Miranda Smith, Burke County public health educator, briefed commissioners Nov. 17 on the completed 2025 Community Health Assessment (CHA), a three‑year cycle report that uses primary survey data and secondary sources to set local health priorities.
Smith said the county collected primary data from April–June 2024, with 492 resident survey responses (one of the larger samples among Western North Carolina counties). The CHA identified three top priorities: affordable housing and homelessness (2025 point‑in‑time count: 258 individuals; 73 students lacked stable housing; 33.7% of survey respondents said they worry about paying rent or mortgage), substance‑use disorder (55.2% reported personal negative impacts; adult drinking rates up to 46.2%) and mental health (average 5.5 poor mental‑health days reported, above state and national averages reported in the presentation).

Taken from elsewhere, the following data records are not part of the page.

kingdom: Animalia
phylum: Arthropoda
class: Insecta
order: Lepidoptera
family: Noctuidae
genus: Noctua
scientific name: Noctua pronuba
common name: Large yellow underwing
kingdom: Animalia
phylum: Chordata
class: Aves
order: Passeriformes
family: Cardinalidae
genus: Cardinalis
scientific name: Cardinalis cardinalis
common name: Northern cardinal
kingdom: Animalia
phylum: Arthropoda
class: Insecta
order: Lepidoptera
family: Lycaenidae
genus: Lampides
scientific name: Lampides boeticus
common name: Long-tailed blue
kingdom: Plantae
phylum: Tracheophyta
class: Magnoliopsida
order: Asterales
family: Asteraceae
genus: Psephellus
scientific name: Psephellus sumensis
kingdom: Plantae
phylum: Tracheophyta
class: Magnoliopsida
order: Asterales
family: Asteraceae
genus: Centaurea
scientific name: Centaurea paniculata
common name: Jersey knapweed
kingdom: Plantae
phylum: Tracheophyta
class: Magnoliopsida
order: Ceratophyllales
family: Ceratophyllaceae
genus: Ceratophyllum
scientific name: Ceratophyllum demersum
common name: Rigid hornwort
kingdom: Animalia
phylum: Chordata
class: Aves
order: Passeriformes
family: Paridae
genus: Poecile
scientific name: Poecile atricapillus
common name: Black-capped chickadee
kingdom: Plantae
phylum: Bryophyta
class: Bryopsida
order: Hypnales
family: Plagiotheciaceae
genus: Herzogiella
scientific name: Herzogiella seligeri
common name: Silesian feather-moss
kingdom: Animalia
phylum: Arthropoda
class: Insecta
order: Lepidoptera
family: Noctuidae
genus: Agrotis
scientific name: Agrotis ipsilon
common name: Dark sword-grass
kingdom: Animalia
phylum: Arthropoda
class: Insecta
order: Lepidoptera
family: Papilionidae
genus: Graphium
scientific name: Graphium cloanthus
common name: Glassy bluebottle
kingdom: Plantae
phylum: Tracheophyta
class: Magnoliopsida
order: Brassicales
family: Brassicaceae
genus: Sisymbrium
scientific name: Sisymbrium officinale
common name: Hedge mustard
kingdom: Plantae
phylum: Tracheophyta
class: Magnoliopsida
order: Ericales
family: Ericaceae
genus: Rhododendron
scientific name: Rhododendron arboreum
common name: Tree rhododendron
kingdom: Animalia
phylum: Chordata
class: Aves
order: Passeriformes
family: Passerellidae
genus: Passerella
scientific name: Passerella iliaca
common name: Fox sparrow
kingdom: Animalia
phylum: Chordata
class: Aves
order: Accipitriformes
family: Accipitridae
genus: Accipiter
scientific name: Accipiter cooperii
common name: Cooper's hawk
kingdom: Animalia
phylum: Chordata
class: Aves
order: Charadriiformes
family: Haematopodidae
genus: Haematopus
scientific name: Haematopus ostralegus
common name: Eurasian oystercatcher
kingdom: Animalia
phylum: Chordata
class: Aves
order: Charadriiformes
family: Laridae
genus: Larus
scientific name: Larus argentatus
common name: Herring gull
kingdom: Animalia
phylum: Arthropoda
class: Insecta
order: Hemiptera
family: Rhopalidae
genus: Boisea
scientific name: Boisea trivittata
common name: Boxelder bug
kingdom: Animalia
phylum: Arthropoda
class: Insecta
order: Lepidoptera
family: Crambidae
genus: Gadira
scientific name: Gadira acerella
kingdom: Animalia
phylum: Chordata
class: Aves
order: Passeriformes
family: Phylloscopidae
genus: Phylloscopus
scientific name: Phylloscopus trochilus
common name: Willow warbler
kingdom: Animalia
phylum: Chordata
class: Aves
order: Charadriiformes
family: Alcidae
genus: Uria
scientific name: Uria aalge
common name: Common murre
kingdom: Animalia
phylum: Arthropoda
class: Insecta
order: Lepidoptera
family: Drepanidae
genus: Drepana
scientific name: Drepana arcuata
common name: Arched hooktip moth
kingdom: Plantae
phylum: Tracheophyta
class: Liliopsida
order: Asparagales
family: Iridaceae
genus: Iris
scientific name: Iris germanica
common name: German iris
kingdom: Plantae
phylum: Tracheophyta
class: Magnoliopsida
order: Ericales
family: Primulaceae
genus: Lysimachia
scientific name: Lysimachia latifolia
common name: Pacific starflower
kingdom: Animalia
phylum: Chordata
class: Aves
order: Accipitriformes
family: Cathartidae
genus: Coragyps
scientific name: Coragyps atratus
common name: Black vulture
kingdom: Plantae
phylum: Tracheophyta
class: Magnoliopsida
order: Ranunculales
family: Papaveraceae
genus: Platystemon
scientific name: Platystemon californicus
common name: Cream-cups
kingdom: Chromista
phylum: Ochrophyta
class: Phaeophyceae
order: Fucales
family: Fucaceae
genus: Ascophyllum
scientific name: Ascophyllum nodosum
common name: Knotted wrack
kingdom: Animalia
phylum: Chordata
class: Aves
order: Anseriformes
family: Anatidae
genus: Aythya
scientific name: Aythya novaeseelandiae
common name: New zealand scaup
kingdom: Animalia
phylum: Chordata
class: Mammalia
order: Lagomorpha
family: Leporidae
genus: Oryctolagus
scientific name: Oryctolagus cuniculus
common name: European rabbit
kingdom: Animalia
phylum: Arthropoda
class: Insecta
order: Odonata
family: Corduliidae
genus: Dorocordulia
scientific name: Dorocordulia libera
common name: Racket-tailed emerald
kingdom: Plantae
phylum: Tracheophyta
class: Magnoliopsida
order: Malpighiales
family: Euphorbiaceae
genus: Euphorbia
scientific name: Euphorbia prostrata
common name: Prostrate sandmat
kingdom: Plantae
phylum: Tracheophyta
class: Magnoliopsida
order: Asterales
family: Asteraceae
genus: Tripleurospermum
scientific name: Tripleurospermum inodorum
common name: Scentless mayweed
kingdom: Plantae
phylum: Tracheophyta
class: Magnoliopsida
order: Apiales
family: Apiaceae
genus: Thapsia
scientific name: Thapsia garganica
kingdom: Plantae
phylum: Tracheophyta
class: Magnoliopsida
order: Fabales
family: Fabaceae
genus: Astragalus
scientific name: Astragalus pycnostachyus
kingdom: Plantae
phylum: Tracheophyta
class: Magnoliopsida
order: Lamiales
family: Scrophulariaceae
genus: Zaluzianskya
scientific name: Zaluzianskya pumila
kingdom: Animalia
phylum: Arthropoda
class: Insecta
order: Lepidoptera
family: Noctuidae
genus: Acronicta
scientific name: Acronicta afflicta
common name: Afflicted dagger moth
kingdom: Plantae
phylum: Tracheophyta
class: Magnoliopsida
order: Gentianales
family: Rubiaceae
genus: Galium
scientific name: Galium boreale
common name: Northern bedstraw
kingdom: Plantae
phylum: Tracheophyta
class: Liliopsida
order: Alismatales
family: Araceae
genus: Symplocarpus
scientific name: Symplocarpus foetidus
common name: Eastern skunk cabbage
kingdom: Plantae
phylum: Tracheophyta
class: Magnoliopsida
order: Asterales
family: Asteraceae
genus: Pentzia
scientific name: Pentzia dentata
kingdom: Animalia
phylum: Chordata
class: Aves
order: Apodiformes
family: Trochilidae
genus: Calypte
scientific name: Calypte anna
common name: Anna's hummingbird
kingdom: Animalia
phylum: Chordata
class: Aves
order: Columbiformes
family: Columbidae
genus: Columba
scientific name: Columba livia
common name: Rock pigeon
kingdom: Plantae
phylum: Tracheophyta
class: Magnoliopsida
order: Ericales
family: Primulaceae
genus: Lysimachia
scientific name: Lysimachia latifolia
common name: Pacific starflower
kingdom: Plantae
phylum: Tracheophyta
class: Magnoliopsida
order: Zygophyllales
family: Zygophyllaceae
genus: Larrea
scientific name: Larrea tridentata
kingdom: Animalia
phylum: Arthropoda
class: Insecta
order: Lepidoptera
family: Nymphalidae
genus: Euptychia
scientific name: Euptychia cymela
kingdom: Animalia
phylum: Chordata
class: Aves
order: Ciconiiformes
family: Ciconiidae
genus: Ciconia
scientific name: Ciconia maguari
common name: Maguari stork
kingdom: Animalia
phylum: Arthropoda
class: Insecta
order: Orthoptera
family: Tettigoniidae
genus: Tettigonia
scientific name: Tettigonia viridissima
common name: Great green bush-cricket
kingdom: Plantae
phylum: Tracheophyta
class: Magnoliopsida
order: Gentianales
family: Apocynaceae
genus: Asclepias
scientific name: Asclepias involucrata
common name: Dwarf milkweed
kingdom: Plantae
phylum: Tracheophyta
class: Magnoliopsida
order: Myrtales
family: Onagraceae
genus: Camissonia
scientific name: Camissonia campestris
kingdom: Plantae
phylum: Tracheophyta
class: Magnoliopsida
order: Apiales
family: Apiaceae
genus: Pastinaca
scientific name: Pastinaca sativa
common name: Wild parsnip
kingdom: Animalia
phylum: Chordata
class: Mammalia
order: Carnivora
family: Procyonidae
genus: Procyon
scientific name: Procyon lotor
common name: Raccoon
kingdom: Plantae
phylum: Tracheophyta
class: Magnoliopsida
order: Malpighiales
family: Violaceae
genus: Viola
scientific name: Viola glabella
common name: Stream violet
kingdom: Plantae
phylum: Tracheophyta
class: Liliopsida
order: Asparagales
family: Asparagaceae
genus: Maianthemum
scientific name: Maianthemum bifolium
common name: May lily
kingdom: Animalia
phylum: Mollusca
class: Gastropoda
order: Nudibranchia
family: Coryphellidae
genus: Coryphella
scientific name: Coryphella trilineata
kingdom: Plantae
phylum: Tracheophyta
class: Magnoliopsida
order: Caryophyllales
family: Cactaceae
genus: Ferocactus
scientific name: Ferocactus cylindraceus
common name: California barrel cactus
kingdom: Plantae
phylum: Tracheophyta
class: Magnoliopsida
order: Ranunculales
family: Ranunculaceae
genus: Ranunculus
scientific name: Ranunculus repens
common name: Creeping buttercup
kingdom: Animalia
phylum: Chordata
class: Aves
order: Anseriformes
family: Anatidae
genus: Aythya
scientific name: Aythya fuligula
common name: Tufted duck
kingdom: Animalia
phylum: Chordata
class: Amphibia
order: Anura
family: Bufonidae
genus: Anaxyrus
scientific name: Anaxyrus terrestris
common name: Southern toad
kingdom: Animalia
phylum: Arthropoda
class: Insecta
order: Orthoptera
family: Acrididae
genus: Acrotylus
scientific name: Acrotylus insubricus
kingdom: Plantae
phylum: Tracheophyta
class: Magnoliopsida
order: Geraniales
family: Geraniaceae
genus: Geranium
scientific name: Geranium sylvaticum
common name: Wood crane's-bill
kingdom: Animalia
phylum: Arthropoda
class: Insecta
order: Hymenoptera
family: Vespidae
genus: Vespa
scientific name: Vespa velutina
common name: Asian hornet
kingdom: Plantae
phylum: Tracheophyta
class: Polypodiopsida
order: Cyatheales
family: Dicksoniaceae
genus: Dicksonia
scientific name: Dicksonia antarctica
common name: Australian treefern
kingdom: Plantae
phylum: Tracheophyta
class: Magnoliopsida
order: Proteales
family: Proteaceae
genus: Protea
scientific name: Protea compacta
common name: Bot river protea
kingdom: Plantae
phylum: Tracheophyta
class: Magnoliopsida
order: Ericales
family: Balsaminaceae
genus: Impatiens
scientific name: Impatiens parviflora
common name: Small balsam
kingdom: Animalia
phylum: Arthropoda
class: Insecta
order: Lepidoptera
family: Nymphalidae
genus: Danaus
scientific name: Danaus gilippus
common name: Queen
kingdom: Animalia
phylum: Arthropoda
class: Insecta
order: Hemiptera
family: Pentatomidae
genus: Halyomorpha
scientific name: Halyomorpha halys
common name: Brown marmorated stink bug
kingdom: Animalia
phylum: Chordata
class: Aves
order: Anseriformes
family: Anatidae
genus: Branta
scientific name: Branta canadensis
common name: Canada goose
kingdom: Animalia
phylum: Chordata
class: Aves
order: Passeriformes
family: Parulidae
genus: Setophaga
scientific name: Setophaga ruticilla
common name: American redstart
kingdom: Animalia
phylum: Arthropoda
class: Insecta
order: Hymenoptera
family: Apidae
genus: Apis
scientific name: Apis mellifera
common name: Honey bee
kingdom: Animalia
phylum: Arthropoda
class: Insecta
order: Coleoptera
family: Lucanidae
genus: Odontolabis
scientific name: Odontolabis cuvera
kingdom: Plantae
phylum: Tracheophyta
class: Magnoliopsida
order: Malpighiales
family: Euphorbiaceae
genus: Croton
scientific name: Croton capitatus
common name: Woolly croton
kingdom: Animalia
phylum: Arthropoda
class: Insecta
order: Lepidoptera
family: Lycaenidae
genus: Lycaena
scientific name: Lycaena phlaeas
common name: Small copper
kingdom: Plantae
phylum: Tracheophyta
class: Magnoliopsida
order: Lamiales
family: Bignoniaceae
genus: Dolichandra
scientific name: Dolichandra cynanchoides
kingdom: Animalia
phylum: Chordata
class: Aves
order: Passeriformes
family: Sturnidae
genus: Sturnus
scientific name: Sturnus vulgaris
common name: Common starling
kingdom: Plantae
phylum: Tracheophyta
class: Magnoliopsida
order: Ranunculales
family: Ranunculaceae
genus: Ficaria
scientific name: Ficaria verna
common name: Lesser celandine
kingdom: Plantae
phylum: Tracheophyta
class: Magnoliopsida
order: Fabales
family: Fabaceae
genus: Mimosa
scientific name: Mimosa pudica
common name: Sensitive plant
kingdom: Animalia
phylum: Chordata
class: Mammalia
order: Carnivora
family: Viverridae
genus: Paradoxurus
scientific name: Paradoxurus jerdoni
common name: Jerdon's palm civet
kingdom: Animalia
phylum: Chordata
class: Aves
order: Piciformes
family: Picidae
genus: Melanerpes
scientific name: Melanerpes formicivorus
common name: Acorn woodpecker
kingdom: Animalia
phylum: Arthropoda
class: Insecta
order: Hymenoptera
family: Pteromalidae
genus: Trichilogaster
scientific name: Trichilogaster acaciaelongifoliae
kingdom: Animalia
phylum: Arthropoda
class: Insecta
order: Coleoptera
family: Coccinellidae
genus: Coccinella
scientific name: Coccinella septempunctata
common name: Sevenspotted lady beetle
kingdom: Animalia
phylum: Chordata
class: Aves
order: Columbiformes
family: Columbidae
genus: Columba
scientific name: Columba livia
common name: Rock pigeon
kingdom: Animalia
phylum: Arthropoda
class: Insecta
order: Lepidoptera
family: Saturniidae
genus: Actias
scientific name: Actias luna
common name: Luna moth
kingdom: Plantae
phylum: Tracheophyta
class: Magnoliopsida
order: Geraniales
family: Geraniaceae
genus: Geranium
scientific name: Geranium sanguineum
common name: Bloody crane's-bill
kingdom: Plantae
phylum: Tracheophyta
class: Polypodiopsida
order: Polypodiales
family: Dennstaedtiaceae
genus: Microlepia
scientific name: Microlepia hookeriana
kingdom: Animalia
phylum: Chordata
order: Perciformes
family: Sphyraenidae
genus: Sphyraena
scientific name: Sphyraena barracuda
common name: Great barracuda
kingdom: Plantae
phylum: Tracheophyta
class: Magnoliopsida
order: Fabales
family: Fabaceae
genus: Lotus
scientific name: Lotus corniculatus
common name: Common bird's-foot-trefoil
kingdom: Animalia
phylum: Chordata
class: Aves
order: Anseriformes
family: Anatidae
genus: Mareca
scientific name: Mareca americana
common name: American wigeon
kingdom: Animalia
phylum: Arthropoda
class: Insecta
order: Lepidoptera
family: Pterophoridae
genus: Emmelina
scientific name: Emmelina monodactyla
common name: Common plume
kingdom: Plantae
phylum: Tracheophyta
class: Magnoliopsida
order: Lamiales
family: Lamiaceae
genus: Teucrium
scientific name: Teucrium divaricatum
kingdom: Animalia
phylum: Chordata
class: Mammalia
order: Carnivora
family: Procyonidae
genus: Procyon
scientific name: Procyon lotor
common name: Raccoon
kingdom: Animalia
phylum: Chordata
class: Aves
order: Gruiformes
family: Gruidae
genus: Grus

Smith described planned next steps: a 2026 Community Health Improvement Plan (CHIP) that will inventory existing programs, identify gaps and prioritize interventions; and a 2027 State of County Health report to update the CHIP with progress metrics and environmental/contextual changes. Smith encouraged stakeholders to review the full CHA when published for grant applications and program planning.
Commissioners accepted the report as presented. Smith noted targeted outreach used focus groups to capture underrepresented perspectives (cultural diversity, homelessness, faith‑based groups). No legislative action was requested at the meeting.